Une «interminable pluie de truismes», a raillé Jean-Luc Mélenchon (LFI), qui a suivi à distance ce discours, qu’il a boycotté (lire page précédente). Le Congrès lui-même a réservé de timides et rares applaudissements à ce qui se voulait une sorte de discours sur l’état de l’Union à l’américaine et qu’importe si la France n’est pas un Etat fédéral. Sur le fond, M. Macron a confirmé un certain nombre de promesses de campagne. À commencer par la baisse du nombre de parlementaires à l’Assemblée et au Sénat,
et du nombre de membres du Conseil économique, social et environnemental (Cese). Confirmée aussi l’introduction d’une «dose de proportionnelle» qui doit, selon lui, permettre à «toutes les sensibilités » d’être «justement représentées » au Parlement, mais dont les modalités restent à préciser tout comme celles de la limitation «dans le temps» des mandats parlementaires, pas plus de trois s’il s’en tient à son programme. Pour «renforcer» (sic) le Parlement, il s’agit également de «mettre un terme à la prolifération législative» et de soumettre les «textes importants», comme les futures lois sur le dialogue social ou le terrorisme, à une «évaluation», deux ans après leur mise en oeuvre.
Au pas de charge
Le chef de l’État entend mener ces transformations au pas de charge pour qu’elles soient «parachevées d’ici un an». À cette fin, elles seront soumises «au vote du Parlement» mais, «si cela est nécessaire, je recourrai au vote de nos concitoyens par voie de référendum », a-t-il prévenu.
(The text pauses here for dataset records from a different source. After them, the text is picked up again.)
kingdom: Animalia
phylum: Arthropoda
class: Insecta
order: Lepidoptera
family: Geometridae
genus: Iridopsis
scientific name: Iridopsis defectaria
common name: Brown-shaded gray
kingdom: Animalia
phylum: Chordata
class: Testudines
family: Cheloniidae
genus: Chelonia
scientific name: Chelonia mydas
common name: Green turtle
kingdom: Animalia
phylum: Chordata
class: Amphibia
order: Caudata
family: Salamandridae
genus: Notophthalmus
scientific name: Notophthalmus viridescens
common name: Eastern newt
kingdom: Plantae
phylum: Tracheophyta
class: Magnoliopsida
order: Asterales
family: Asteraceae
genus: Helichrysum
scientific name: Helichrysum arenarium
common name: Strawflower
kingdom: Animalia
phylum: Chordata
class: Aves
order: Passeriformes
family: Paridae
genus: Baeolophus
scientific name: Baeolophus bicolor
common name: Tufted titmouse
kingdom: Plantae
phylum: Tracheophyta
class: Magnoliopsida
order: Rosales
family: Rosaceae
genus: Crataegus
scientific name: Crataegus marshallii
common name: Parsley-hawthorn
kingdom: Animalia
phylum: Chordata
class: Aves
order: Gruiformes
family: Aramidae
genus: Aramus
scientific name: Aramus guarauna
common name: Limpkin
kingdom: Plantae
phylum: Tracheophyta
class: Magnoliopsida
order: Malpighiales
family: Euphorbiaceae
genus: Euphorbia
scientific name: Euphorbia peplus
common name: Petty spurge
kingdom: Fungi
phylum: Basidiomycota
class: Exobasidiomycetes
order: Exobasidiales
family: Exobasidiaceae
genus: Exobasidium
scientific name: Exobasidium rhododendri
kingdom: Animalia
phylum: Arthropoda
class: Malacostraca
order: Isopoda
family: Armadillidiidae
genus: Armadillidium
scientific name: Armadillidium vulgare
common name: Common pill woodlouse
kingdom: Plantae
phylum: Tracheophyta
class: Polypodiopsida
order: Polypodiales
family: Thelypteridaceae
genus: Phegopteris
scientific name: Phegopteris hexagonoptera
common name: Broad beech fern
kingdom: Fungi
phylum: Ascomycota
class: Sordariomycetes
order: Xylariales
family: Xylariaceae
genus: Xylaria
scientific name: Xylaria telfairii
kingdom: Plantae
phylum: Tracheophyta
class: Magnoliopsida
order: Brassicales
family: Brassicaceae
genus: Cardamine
Autre annonce majeure : «la suppression de la Cour de justice de la République », une «juridiction d’exception ». «Les ministres doivent devenir comptables des actes accomplis » dans l’exercice de leurs fonctions, a-t-il souligné.
Accents libéraux
Prenant des accents libéraux, il a estimé que l’État, en protégeant les plus faibles, ne devait pas les transformer «en mineurs incapables » ou «en assistés permanents ». «Nous devons substituer à l’idée d’aide sociale, à la charité publique, aux dispositifs parcellaires, une vraie politique de l’inclusion de tous», a insisté le chef de l’État, qui entend toutefois «protéger les plus faibles».
Dans son discours d’une heure et demie, il s’est aussi élevé contre les «nombreux (...) faux procès». «S’agit-il de libéraliser le code du travail ? On nous dira qu’il s’agit de répondre aux diktats de Bruxelles. S’agit-il de réduire nos dépenses publiques pour éviter que nos enfants paient le prix de nos renoncements ? S’agit-il de sortir de l’état d’urgence ? On nous dira qu’on brade nos libertés. Rien de tout cela n’est vrai», a-t-il assuré. Personne n’a pu lui porter la contradiction.